Source material
=-=-=

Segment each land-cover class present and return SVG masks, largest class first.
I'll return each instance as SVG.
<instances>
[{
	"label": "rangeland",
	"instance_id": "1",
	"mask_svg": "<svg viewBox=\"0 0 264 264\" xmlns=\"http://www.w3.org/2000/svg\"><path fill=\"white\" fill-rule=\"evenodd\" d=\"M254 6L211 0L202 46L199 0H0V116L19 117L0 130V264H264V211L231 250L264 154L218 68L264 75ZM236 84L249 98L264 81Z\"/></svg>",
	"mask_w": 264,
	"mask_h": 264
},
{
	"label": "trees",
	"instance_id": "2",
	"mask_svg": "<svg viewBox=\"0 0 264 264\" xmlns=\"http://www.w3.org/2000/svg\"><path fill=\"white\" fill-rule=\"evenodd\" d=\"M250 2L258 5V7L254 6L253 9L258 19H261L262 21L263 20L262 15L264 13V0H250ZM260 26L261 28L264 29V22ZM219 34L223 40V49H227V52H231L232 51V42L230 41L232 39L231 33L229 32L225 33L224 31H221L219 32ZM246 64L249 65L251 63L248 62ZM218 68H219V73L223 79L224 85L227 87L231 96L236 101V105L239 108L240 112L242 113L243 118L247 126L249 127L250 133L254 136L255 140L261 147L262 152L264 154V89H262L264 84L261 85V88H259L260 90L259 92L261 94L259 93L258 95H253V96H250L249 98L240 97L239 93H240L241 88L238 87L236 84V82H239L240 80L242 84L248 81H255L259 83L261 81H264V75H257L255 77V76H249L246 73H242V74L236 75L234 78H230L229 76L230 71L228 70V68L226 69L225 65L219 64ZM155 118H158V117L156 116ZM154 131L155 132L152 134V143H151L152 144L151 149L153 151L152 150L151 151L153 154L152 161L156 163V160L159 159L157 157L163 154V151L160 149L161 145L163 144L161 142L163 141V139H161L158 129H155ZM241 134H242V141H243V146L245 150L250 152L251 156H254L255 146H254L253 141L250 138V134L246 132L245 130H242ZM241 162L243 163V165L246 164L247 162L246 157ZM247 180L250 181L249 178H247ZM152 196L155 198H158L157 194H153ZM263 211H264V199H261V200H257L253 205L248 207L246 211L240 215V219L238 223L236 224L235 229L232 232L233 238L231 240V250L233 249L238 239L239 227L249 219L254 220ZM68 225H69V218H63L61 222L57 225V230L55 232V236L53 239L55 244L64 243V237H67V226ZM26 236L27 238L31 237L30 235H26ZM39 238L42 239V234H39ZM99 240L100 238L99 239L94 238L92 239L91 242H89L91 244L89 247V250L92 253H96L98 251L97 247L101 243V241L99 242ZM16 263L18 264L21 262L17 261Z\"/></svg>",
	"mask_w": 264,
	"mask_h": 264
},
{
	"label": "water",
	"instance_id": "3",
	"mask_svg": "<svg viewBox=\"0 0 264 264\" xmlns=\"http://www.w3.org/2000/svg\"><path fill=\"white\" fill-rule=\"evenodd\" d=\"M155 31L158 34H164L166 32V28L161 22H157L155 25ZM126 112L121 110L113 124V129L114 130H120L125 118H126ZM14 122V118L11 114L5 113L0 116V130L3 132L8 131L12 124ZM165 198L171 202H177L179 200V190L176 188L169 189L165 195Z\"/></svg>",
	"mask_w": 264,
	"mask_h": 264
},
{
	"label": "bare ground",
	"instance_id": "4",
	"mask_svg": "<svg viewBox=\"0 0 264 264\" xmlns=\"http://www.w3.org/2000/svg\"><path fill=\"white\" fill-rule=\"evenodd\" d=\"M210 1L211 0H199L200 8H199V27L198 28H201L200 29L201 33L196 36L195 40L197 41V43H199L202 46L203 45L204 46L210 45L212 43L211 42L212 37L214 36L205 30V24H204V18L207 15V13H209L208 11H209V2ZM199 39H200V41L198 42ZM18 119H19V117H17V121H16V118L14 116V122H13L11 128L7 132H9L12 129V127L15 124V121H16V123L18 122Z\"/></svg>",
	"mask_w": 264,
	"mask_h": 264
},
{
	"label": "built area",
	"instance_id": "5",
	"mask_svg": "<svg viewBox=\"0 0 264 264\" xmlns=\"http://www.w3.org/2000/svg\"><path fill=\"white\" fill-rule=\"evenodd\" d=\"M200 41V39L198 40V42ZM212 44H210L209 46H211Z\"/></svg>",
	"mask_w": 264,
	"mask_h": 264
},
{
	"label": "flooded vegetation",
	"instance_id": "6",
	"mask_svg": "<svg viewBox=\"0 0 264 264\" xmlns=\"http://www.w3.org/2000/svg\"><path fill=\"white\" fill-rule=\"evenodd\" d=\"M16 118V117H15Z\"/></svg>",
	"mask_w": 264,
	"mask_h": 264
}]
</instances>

=-=-=

Repeat the material from above exactly, word for word.

Segment each land-cover class present and return SVG masks, largest class first.
I'll return each instance as SVG.
<instances>
[{
	"label": "rangeland",
	"instance_id": "1",
	"mask_svg": "<svg viewBox=\"0 0 264 264\" xmlns=\"http://www.w3.org/2000/svg\"><path fill=\"white\" fill-rule=\"evenodd\" d=\"M254 6L211 0L202 46L199 0H0V116L19 117L0 130V264H264V211L231 250L264 154L218 68L264 75ZM236 84L249 98L264 81Z\"/></svg>",
	"mask_w": 264,
	"mask_h": 264
},
{
	"label": "trees",
	"instance_id": "2",
	"mask_svg": "<svg viewBox=\"0 0 264 264\" xmlns=\"http://www.w3.org/2000/svg\"><path fill=\"white\" fill-rule=\"evenodd\" d=\"M250 2L258 5V7L254 6L253 9L258 19H261L262 21L263 20L262 15L264 13V0H250ZM260 26L261 28L264 29V22ZM219 34L223 40V49H227V52H231L232 51V42L230 41L232 39L231 33L229 32L225 33L224 31H221L219 32ZM246 64L249 65L251 63L248 62ZM218 68H219V73L223 79L224 85L227 87L231 96L236 101V105L239 108L240 112L242 113L243 118L247 126L249 127L250 133L254 136L255 140L261 147L262 152L264 154V89H262L264 84L261 85V88H259L260 90L259 92L261 94L259 93L258 95H253V96H250L249 98L240 97L239 93H240L241 88L238 87L236 84V82H239L240 80L242 84L248 81H255L259 83L261 81H264V75H257L255 77V76H249L246 73H242V74L236 75L234 78H230L229 76L230 71L228 70V68L226 69L225 65L219 64ZM155 118H158V117L156 116ZM154 131L155 132L152 134V143H151L152 144L151 149L153 151L152 150L151 151L153 154L152 161L156 163V160L159 159L157 157L163 154V151L160 149L161 145L163 144L161 142L163 141V139H161L158 129H155ZM241 134H242V141H243V146L245 150L250 152L251 156H254L255 146H254L253 141L250 138V134L246 132L245 130H242ZM241 162L243 163V165L246 164L247 162L246 157ZM247 180L250 181L249 178H247ZM152 196L155 198H158L157 194H153ZM263 211H264V199H261V200H257L253 205L248 207L246 211L240 215V219L238 223L236 224L235 229L232 232L233 238L231 240V250L233 249L238 239L239 227L249 219L254 220ZM68 225H69V218H63L61 222L57 225V230L55 232V236L53 239L55 244L64 243V237H67V226ZM26 236L27 238L31 237L30 235H26ZM39 238L42 239V234H39ZM99 240L100 238L99 239L94 238L92 239L91 242H89L91 244L89 247V250L92 253H96L98 251L97 247L101 243V241L99 242ZM16 263L18 264L21 262L17 261Z\"/></svg>",
	"mask_w": 264,
	"mask_h": 264
},
{
	"label": "water",
	"instance_id": "3",
	"mask_svg": "<svg viewBox=\"0 0 264 264\" xmlns=\"http://www.w3.org/2000/svg\"><path fill=\"white\" fill-rule=\"evenodd\" d=\"M155 31L158 34H164L166 32V28L161 22H157L155 25ZM126 112L121 110L113 124V129L114 130H120L125 118H126ZM14 122V118L11 114L5 113L0 116V130L3 132L8 131L12 124ZM165 198L171 202H177L179 200V190L176 188L169 189L165 195Z\"/></svg>",
	"mask_w": 264,
	"mask_h": 264
},
{
	"label": "bare ground",
	"instance_id": "4",
	"mask_svg": "<svg viewBox=\"0 0 264 264\" xmlns=\"http://www.w3.org/2000/svg\"><path fill=\"white\" fill-rule=\"evenodd\" d=\"M210 1L211 0H199L200 8H199V27L198 28H201L200 29L201 33L196 36L195 40L197 41V43H199L202 46L203 45L204 46L210 45L212 43L211 42L212 37L214 36L205 30V24H204V18L207 15V13H209L208 11H209V2ZM199 39H200V41L198 42ZM18 119H19V117H17V121H16V118L14 116V122H13L11 128L7 132H9L12 129V127L15 124V121H16V123L18 122Z\"/></svg>",
	"mask_w": 264,
	"mask_h": 264
},
{
	"label": "built area",
	"instance_id": "5",
	"mask_svg": "<svg viewBox=\"0 0 264 264\" xmlns=\"http://www.w3.org/2000/svg\"><path fill=\"white\" fill-rule=\"evenodd\" d=\"M200 41V39L198 40V42ZM212 44H210L209 46H211Z\"/></svg>",
	"mask_w": 264,
	"mask_h": 264
},
{
	"label": "flooded vegetation",
	"instance_id": "6",
	"mask_svg": "<svg viewBox=\"0 0 264 264\" xmlns=\"http://www.w3.org/2000/svg\"><path fill=\"white\" fill-rule=\"evenodd\" d=\"M16 118V117H15Z\"/></svg>",
	"mask_w": 264,
	"mask_h": 264
}]
</instances>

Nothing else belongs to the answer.